「いい大学行って、いいところに就職しな」国立大卒の職人の“悔恨の言葉”が胸にズシンとくる…


【マンガ】「なんでこの仕事をやってるんですか?」→その答えに心が震える

● 夢破れた人との忘れがたい会話

 藤田家の御曹司・慎司は木型職人の小暮の工房を再訪する。「ただ好きだからやってる」という小暮の言葉に感動した慎司は、資金上限のルール違反や経済合理性からは説明不能な物件の取得を決意する。

 自分の道を究めようとする小暮の生き方に共感する人は多いだろう。以前、このコラムで孔子の教え「知好楽」を紹介した。

 「知好楽」は、現代語にすれば「ある物事を知っているだけの人はそれが好きな人には敵わない。好きなだけの人はそれを楽しんでいる人には敵わない」といった意味。伝統工芸に没頭する小暮は「好」と「楽」を満たしている。

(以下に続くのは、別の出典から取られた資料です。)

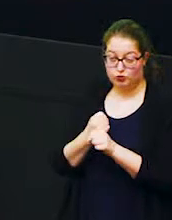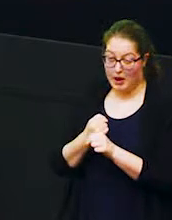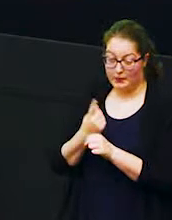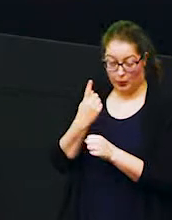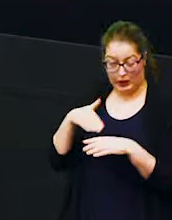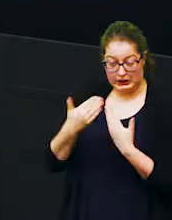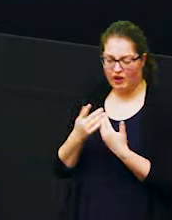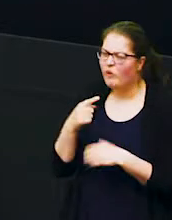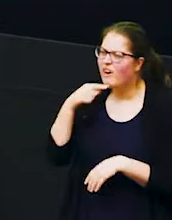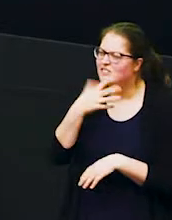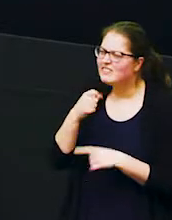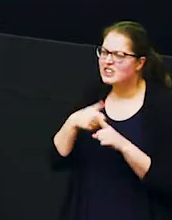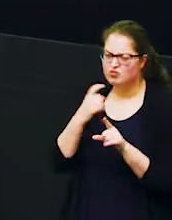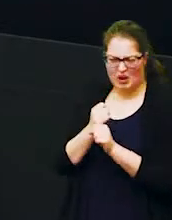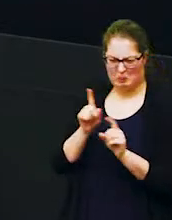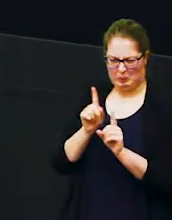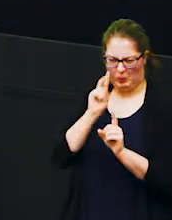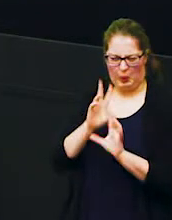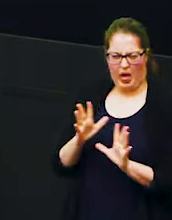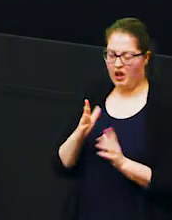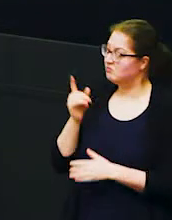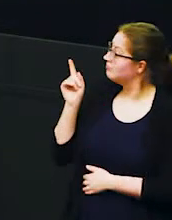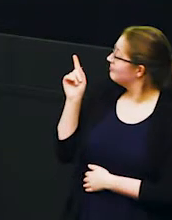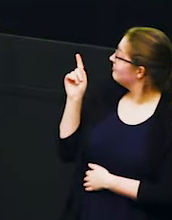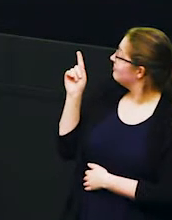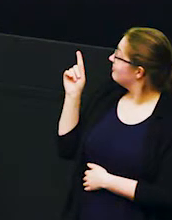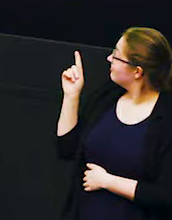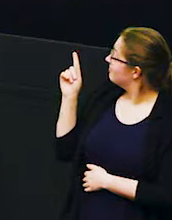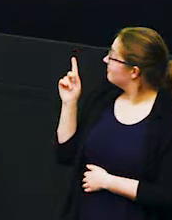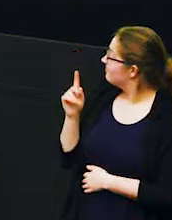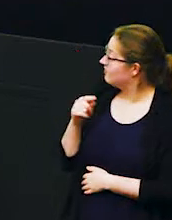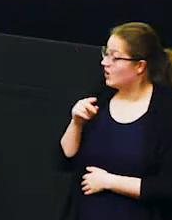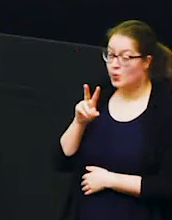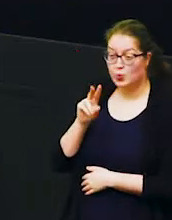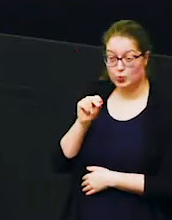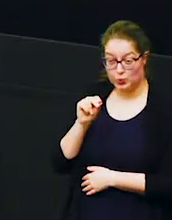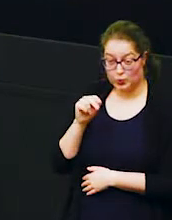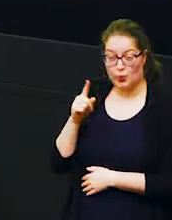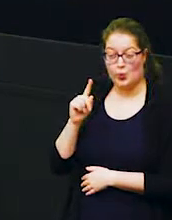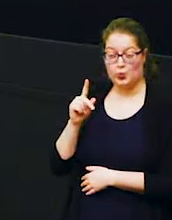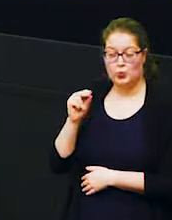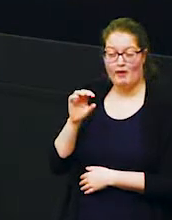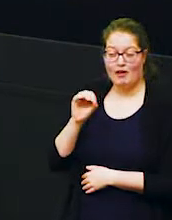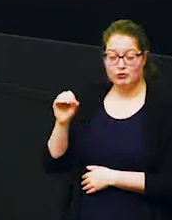does 150 kilograms look like it looks like 1250 bananas that's how much an elephant is eating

 ただし、小暮自身が認めるように、それで「食える」とは限らない。マンガ本編はハッピーエンド的展開が待っているのだろうが、今回はあえて、夢破れた人との忘れがたい会話を紹介したい。

 今からほぼ40年前、高校受験を目前に控えた中3の冬休みに、私は連日、家業の看板屋の現場に駆り出されていた。パチンコ店の大きなネオン看板のリニューアル工事が難航して、家族総出で朝から晩まで現場に入るしかない状態だった。家業はもちろん、合否ライン上のギリギリにいた受験生にとってもピンチだった。

 そんなある日、父が深夜まで残って作業を続けるため、ヘルプで入っていた日雇いの職人のAさんが私を家まで送ってくれることになった。当時、四十がらみだったAさんは物腰が柔らかく、仕事でも丁寧で気が利く人だった。

● 国立大卒の職人Aさん

 夜道を軽トラックで1時間ほど走る間に、年が明けたら高校受験が待っていること、最近になって大学進学を決めたことなどを話した。ただの世間話のつもりだったが、そのうち、Aさんがぽつぽつと身の上話を語り始めた。

 意外なことに、Aさんは某地方有力国立大学を出ていた。普段接する職人さんたちは中卒、高卒がほとんどの世界だったので、かなり驚いた。

 具体的には語らなかったのだが、Aさんは大学卒業の時点で就職せず、アルバイトで食いつなぎながら在学中にみつけた「自分のやりたいこと」を追いかけたのだという。しかし、「それ」で身を立てる夢はかなわず、つなぎのバイトだったはずの仕事がいつしか本職となり、2人の子どもを養っていた。

 私の家が近づいてきたころ、Aさんが「受験がんばって、いい大学行って、いいところに就職しな。若いうちは『俺は好きなことをやるんだ』なんて思うだろうけど、そんなに甘いモンじゃない」と声を振り絞った。

 腹の底から湧きあがったような言葉は、「アンタたちは、自営業なんてやらず、サラリーマンになりな」という当時の母の口癖と耳の奥で重なった。

 その後、何度か現場で一緒になったが、ゆっくり話をする機会もなく、Aさんが追いかけた夢が何だったのかは聞けずじまいだった。単なる後悔ではなく、過去の自分への怒気を含んだ「そんなに甘いモンじゃない」というAさんの声が、今でもふとした瞬間によみがえることがある。